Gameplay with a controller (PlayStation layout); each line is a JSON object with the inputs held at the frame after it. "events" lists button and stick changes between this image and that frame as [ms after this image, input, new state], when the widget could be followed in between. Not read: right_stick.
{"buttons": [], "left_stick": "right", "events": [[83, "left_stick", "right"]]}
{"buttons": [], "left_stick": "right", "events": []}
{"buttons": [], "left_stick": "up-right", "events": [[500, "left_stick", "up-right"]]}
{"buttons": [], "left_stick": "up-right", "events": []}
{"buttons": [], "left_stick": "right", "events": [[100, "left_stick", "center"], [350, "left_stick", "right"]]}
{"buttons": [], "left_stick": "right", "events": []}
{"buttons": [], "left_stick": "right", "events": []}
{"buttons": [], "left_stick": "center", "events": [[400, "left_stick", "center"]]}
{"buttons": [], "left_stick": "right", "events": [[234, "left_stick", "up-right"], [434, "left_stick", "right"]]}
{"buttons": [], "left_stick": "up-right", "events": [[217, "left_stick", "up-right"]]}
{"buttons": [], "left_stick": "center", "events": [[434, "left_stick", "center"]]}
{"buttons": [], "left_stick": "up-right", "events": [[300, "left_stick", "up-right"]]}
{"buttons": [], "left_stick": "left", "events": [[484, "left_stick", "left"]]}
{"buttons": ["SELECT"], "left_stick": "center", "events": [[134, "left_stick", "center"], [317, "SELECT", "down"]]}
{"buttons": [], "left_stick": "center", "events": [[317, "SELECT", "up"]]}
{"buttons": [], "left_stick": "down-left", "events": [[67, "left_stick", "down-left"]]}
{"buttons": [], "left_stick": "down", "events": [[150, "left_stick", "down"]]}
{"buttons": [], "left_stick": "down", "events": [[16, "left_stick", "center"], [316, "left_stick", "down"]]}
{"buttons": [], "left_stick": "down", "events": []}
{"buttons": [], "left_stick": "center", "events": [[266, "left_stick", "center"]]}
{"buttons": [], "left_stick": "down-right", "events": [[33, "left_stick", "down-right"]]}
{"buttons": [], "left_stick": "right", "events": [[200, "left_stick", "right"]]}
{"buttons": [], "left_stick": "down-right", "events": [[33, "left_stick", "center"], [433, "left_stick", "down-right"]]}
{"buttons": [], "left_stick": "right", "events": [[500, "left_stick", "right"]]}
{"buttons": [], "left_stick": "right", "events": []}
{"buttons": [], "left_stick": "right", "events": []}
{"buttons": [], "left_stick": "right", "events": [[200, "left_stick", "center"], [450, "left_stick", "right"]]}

Your goal:
Check each line of the listing above for the string "down" and return those that contain it.

Your solution:
{"buttons": ["SELECT"], "left_stick": "center", "events": [[134, "left_stick", "center"], [317, "SELECT", "down"]]}
{"buttons": [], "left_stick": "down-left", "events": [[67, "left_stick", "down-left"]]}
{"buttons": [], "left_stick": "down", "events": [[150, "left_stick", "down"]]}
{"buttons": [], "left_stick": "down", "events": [[16, "left_stick", "center"], [316, "left_stick", "down"]]}
{"buttons": [], "left_stick": "down", "events": []}
{"buttons": [], "left_stick": "down-right", "events": [[33, "left_stick", "down-right"]]}
{"buttons": [], "left_stick": "down-right", "events": [[33, "left_stick", "center"], [433, "left_stick", "down-right"]]}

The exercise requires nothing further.